*Brief*
Return all of the entries exactly as written.
--- Given records Enclosed Below ---
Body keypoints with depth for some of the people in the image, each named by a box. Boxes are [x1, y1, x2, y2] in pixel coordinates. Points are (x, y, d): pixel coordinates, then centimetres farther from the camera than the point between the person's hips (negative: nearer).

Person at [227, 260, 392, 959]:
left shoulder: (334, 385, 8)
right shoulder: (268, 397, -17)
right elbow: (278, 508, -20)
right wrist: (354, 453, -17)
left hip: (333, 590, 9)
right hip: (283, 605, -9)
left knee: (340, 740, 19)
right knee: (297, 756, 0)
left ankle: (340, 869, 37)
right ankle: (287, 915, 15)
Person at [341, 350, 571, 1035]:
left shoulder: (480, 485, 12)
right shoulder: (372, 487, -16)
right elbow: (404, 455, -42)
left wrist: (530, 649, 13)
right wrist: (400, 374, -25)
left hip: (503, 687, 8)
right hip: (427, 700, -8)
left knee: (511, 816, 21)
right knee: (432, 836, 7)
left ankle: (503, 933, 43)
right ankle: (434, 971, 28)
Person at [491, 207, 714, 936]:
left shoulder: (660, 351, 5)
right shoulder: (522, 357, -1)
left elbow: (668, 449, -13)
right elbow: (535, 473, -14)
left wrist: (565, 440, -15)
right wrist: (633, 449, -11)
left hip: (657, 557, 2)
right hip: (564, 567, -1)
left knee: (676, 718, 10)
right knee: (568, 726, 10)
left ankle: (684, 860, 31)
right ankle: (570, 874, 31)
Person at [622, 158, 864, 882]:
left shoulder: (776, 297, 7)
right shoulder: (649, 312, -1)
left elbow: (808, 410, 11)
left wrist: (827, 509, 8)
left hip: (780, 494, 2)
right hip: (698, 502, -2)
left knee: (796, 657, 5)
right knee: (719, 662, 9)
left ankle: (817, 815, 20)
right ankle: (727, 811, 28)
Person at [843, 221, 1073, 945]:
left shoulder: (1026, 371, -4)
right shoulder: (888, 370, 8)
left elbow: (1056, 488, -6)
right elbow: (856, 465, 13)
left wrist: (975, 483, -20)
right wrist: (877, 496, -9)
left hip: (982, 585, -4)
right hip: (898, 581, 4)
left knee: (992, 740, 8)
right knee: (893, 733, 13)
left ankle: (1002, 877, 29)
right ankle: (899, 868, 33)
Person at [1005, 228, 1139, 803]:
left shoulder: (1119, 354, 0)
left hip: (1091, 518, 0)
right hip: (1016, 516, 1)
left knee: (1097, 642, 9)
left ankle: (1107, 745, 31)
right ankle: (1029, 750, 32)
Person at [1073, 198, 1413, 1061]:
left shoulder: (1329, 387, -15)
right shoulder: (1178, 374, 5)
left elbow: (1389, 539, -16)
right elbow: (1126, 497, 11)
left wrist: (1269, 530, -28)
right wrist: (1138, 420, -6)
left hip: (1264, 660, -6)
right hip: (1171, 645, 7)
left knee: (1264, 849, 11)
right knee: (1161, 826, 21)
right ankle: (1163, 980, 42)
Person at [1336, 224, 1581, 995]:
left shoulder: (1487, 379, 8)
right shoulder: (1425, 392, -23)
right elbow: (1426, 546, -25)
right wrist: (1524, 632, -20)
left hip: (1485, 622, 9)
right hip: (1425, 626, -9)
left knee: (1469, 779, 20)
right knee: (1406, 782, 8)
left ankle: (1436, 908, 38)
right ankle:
--- End of Enclosed Given records ---
*Written answer*
Body keypoints with depth for some of the people in the image, each named by a box. Boxes are [x1, y1, x2, y2] in pixel coordinates. Points are (x, y, d): pixel coordinates, then centimetres farther from the camera than the point between the person's hips (negative: nearer).

Person at [227, 260, 392, 959]:
left shoulder: (334, 385, 8)
right shoulder: (268, 397, -17)
right elbow: (278, 508, -20)
right wrist: (354, 453, -17)
left hip: (333, 590, 9)
right hip: (283, 605, -9)
left knee: (340, 740, 19)
right knee: (297, 756, 0)
left ankle: (340, 869, 37)
right ankle: (287, 915, 15)
Person at [341, 350, 571, 1035]:
left shoulder: (480, 485, 12)
right shoulder: (372, 487, -16)
right elbow: (404, 455, -42)
left wrist: (530, 649, 13)
right wrist: (400, 374, -25)
left hip: (503, 687, 8)
right hip: (427, 700, -8)
left knee: (511, 816, 21)
right knee: (432, 836, 7)
left ankle: (503, 933, 43)
right ankle: (434, 971, 28)
Person at [491, 207, 714, 936]:
left shoulder: (660, 351, 5)
right shoulder: (522, 357, -1)
left elbow: (668, 449, -13)
right elbow: (535, 473, -14)
left wrist: (565, 440, -15)
right wrist: (633, 449, -11)
left hip: (657, 557, 2)
right hip: (564, 567, -1)
left knee: (676, 718, 10)
right knee: (568, 726, 10)
left ankle: (684, 860, 31)
right ankle: (570, 874, 31)
Person at [622, 158, 864, 882]:
left shoulder: (776, 297, 7)
right shoulder: (649, 312, -1)
left elbow: (808, 410, 11)
left wrist: (827, 509, 8)
left hip: (780, 494, 2)
right hip: (698, 502, -2)
left knee: (796, 657, 5)
right knee: (719, 662, 9)
left ankle: (817, 815, 20)
right ankle: (727, 811, 28)
Person at [843, 221, 1073, 945]:
left shoulder: (1026, 371, -4)
right shoulder: (888, 370, 8)
left elbow: (1056, 488, -6)
right elbow: (856, 465, 13)
left wrist: (975, 483, -20)
right wrist: (877, 496, -9)
left hip: (982, 585, -4)
right hip: (898, 581, 4)
left knee: (992, 740, 8)
right knee: (893, 733, 13)
left ankle: (1002, 877, 29)
right ankle: (899, 868, 33)
Person at [1005, 228, 1139, 803]:
left shoulder: (1119, 354, 0)
left hip: (1091, 518, 0)
right hip: (1016, 516, 1)
left knee: (1097, 642, 9)
left ankle: (1107, 745, 31)
right ankle: (1029, 750, 32)
Person at [1073, 198, 1413, 1061]:
left shoulder: (1329, 387, -15)
right shoulder: (1178, 374, 5)
left elbow: (1389, 539, -16)
right elbow: (1126, 497, 11)
left wrist: (1269, 530, -28)
right wrist: (1138, 420, -6)
left hip: (1264, 660, -6)
right hip: (1171, 645, 7)
left knee: (1264, 849, 11)
right knee: (1161, 826, 21)
right ankle: (1163, 980, 42)
Person at [1336, 224, 1581, 995]:
left shoulder: (1487, 379, 8)
right shoulder: (1425, 392, -23)
right elbow: (1426, 546, -25)
right wrist: (1524, 632, -20)
left hip: (1485, 622, 9)
right hip: (1425, 626, -9)
left knee: (1469, 779, 20)
right knee: (1406, 782, 8)
left ankle: (1436, 908, 38)
right ankle:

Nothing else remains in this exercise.